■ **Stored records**
+++
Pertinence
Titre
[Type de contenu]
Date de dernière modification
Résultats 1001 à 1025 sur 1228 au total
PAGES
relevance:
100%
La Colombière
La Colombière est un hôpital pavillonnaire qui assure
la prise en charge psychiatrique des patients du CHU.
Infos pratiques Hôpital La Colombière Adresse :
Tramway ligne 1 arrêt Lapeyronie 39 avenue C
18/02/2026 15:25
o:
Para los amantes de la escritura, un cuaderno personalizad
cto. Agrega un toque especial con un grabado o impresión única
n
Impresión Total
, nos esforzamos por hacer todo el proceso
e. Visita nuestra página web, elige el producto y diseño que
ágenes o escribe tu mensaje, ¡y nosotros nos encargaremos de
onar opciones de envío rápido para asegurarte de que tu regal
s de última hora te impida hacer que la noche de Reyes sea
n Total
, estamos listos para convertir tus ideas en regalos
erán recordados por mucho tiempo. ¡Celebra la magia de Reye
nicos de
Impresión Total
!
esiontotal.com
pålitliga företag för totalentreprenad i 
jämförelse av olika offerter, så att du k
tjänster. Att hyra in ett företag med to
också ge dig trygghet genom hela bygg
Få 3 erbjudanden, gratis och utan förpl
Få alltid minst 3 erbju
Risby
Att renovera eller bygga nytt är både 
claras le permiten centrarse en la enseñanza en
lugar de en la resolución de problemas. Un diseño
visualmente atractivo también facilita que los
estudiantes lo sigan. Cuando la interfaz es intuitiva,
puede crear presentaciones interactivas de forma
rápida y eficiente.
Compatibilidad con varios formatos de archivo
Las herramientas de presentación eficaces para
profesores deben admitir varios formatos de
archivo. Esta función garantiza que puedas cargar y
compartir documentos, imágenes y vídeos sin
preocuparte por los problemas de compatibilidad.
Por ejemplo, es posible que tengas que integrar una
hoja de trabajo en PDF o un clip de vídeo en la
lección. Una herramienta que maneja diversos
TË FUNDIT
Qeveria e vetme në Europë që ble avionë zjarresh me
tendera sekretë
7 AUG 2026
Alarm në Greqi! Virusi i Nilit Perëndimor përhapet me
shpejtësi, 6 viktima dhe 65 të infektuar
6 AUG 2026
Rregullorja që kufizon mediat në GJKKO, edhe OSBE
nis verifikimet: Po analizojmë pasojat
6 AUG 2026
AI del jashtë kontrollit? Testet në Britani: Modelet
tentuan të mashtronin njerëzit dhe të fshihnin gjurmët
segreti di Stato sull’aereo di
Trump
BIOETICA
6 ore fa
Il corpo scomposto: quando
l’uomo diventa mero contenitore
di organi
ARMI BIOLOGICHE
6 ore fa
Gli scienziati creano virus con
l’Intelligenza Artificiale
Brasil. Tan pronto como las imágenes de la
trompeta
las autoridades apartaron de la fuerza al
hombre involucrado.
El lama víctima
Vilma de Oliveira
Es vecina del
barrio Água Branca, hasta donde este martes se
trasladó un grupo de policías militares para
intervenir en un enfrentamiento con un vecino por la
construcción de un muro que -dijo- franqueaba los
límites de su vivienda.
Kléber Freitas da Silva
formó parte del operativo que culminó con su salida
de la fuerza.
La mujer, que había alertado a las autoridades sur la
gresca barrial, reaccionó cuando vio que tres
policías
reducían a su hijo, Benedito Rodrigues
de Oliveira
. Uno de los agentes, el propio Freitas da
+++
Your answer must be an exact copy of all the entries.

■ **Result of this exercise**
Pertinence
Titre
[Type de contenu]
Date de dernière modification
Résultats 1001 à 1025 sur 1228 au total
PAGES
relevance:
100%
La Colombière
La Colombière est un hôpital pavillonnaire qui assure
la prise en charge psychiatrique des patients du CHU.
Infos pratiques Hôpital La Colombière Adresse :
Tramway ligne 1 arrêt Lapeyronie 39 avenue C
18/02/2026 15:25
o:
Para los amantes de la escritura, un cuaderno personalizad
cto. Agrega un toque especial con un grabado o impresión única
n
Impresión Total
, nos esforzamos por hacer todo el proceso
e. Visita nuestra página web, elige el producto y diseño que
ágenes o escribe tu mensaje, ¡y nosotros nos encargaremos de
onar opciones de envío rápido para asegurarte de que tu regal
s de última hora te impida hacer que la noche de Reyes sea
n Total
, estamos listos para convertir tus ideas en regalos
erán recordados por mucho tiempo. ¡Celebra la magia de Reye
nicos de
Impresión Total
!
esiontotal.com
pålitliga företag för totalentreprenad i 
jämförelse av olika offerter, så att du k
tjänster. Att hyra in ett företag med to
också ge dig trygghet genom hela bygg
Få 3 erbjudanden, gratis och utan förpl
Få alltid minst 3 erbju
Risby
Att renovera eller bygga nytt är både 
claras le permiten centrarse en la enseñanza en
lugar de en la resolución de problemas. Un diseño
visualmente atractivo también facilita que los
estudiantes lo sigan. Cuando la interfaz es intuitiva,
puede crear presentaciones interactivas de forma
rápida y eficiente.
Compatibilidad con varios formatos de archivo
Las herramientas de presentación eficaces para
profesores deben admitir varios formatos de
archivo. Esta función garantiza que puedas cargar y
compartir documentos, imágenes y vídeos sin
preocuparte por los problemas de compatibilidad.
Por ejemplo, es posible que tengas que integrar una
hoja de trabajo en PDF o un clip de vídeo en la
lección. Una herramienta que maneja diversos
TË FUNDIT
Qeveria e vetme në Europë që ble avionë zjarresh me
tendera sekretë
7 AUG 2026
Alarm në Greqi! Virusi i Nilit Perëndimor përhapet me
shpejtësi, 6 viktima dhe 65 të infektuar
6 AUG 2026
Rregullorja që kufizon mediat në GJKKO, edhe OSBE
nis verifikimet: Po analizojmë pasojat
6 AUG 2026
AI del jashtë kontrollit? Testet në Britani: Modelet
tentuan të mashtronin njerëzit dhe të fshihnin gjurmët
segreti di Stato sull’aereo di
Trump
BIOETICA
6 ore fa
Il corpo scomposto: quando
l’uomo diventa mero contenitore
di organi
ARMI BIOLOGICHE
6 ore fa
Gli scienziati creano virus con
l’Intelligenza Artificiale
Brasil. Tan pronto como las imágenes de la
trompeta
las autoridades apartaron de la fuerza al
hombre involucrado.
El lama víctima
Vilma de Oliveira
Es vecina del
barrio Água Branca, hasta donde este martes se
trasladó un grupo de policías militares para
intervenir en un enfrentamiento con un vecino por la
construcción de un muro que -dijo- franqueaba los
límites de su vivienda.
Kléber Freitas da Silva
formó parte del operativo que culminó con su salida
de la fuerza.
La mujer, que había alertado a las autoridades sur la
gresca barrial, reaccionó cuando vio que tres
policías
reducían a su hijo, Benedito Rodrigues
de Oliveira
. Uno de los agentes, el propio Freitas da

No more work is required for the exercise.